7) Tentang “Pembiaran” oleh Negara
Bahwa selain daripada perbuatan yang dilakukan oleh para pelaku, Walhi Jambi juga mencatat “pembiaran” terjadinya pelanggaran HAM oleh aparatur keamanan baik “pembiaran” terjadinya “tindak Pidana” juga terjadinya “pembiaran pelanggaran HAM. Pembiaran oleh negara itu dapat dilihat :
1. Laporan yang disampaikan kepada Polsek Air Hitam atas perbuatan penganiayaan dan memaksa melakukan perbuatan onani terhadap Nyawik;
2. Perbuatan yang dilakukan oleh masyarakat Transmigrasi dan orang-orang PT. SAL terhadap pengusiran dan penganiayaan terhadap orang Rimba pada tanggal 21 Desember 2007.

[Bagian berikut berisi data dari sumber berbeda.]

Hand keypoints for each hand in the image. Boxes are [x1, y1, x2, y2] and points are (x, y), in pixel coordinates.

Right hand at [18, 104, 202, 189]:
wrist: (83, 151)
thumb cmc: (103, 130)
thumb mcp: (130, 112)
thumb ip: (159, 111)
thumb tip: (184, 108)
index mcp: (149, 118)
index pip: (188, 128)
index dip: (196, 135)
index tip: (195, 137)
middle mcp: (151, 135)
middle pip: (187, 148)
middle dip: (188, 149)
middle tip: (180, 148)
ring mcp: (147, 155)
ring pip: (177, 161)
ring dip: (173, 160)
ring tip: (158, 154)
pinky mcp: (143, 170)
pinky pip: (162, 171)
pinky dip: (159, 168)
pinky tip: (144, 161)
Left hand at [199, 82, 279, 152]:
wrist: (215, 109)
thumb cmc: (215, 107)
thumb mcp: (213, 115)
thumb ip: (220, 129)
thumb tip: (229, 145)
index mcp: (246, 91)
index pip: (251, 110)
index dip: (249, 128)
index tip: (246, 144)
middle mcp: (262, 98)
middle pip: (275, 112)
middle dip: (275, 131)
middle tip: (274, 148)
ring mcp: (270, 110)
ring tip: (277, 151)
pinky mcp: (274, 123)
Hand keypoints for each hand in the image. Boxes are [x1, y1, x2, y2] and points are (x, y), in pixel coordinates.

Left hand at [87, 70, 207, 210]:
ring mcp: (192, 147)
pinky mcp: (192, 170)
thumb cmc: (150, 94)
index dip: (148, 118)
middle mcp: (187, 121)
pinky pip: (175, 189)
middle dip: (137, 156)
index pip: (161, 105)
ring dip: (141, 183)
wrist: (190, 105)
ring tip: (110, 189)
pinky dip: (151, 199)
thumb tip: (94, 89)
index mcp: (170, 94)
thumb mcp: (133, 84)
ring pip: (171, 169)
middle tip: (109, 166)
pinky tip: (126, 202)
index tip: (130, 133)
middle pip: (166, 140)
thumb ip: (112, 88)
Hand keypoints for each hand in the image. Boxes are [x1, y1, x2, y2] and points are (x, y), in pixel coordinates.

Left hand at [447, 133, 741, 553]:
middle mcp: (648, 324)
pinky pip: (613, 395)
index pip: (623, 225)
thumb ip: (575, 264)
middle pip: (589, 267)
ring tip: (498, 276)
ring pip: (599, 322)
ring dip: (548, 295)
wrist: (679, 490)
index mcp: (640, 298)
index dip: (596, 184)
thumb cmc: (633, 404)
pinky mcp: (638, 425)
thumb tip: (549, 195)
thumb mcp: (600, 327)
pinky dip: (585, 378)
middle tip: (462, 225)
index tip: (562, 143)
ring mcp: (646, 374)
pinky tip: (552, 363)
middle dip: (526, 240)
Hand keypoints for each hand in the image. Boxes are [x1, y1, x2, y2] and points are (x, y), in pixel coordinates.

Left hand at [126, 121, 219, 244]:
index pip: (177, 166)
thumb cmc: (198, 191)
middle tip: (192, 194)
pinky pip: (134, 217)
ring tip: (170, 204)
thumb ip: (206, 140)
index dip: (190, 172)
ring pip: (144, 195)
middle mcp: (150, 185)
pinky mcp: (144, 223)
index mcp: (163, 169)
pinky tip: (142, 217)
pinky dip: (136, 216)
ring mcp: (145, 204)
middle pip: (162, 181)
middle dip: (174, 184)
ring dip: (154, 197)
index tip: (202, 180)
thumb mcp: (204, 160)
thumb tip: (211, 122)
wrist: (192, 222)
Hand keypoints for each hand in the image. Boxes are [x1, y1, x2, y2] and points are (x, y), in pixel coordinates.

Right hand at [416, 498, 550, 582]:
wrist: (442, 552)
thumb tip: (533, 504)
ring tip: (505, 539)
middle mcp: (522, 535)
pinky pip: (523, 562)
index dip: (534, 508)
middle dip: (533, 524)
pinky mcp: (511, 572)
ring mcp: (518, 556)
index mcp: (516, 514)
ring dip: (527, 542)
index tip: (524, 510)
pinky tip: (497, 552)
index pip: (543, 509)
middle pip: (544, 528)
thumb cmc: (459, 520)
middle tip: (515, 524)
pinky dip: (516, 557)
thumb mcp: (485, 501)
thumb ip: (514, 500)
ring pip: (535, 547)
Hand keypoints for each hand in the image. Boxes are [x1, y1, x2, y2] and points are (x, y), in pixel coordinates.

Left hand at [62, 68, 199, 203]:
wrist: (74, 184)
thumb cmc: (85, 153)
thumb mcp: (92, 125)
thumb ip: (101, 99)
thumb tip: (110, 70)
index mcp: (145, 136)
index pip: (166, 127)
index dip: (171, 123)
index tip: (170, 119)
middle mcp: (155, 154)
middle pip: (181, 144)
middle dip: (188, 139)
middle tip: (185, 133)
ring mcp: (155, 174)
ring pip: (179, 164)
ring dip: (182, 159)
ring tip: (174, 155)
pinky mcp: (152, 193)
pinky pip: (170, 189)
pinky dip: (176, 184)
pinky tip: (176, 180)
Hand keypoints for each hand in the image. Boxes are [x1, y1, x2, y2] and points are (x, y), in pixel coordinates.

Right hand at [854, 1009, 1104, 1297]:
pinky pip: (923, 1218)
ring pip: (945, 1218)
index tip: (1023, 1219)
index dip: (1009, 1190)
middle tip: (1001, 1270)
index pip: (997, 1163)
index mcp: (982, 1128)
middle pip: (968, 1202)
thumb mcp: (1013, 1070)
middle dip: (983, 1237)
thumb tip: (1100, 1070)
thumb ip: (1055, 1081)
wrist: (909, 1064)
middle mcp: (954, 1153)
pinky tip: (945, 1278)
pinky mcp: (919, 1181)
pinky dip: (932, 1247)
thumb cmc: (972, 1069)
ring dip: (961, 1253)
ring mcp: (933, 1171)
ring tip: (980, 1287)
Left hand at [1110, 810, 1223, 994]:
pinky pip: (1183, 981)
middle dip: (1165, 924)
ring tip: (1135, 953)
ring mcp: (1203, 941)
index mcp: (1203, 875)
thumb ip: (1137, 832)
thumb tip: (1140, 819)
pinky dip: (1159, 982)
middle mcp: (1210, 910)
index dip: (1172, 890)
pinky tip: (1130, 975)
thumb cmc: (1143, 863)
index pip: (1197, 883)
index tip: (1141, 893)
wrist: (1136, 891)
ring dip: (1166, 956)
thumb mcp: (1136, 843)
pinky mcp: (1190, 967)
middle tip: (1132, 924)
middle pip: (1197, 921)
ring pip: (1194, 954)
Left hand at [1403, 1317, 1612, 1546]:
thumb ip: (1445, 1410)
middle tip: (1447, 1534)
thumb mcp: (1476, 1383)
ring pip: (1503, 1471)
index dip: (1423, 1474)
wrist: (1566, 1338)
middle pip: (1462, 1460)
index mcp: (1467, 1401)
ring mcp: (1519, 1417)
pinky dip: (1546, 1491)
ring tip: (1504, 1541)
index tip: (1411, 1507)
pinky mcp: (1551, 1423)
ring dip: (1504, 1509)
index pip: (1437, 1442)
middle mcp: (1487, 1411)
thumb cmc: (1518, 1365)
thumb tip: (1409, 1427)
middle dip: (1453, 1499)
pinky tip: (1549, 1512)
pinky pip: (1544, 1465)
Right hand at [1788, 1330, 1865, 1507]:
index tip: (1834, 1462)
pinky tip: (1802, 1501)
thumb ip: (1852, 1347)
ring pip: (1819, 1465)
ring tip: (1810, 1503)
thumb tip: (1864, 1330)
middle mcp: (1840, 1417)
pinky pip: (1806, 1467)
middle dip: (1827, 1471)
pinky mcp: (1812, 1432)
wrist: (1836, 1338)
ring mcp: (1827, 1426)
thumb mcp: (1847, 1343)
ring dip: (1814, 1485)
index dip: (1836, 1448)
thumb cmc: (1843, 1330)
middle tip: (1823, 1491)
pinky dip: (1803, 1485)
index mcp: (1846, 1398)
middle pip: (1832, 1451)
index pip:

3. Perbuatan yang dilakukan oleh masyarakat Transmigrasi dan orang-orang perusahan yang melakukan teror dan tidak menciptakan rasa aman.
4. Pembiaran terhadap masyarakat yang melakukan perbuatan membawa senjata seperti dodos dan parang dan menakut-nakuti Orang Rimba.
III. REKOMENDASI
Dari deskripsi yang telah disampaikan, maka Walhi Jambi menyampaikan :
1. Mendesak kepada apatur penegak hukum untuk bertindak melindungi masyarakat Orang Rimba dari anarkis segelintir orang yang melakukan perbuatan dengan alasan apapun.
2. Mendesak Kepolisian untuk dapat melakukan proses hukum dan membuktikan telah terjadinya tindak pidana baik pengusiran, penganiayaan, perbuatan tidak senonoh,
3. Membentuk Tim untuk mengusut peristiwa penembakan;
4. Segera menyelesaikan persoalan dan pengelolaan Taman Nasional;
5. Melakukan penghormatan dan perlindungan HAM terhadap keberadaan Orang Rimba;
IV. PENUTUP
Dari paparan yang telah disampaikan, maka Walhi Jambi meminta kepada seluruh para pihak agar memberikan dukungan kepada keberadaan Orang Rimba dan meletakkan konteks persoalan sebenarnya.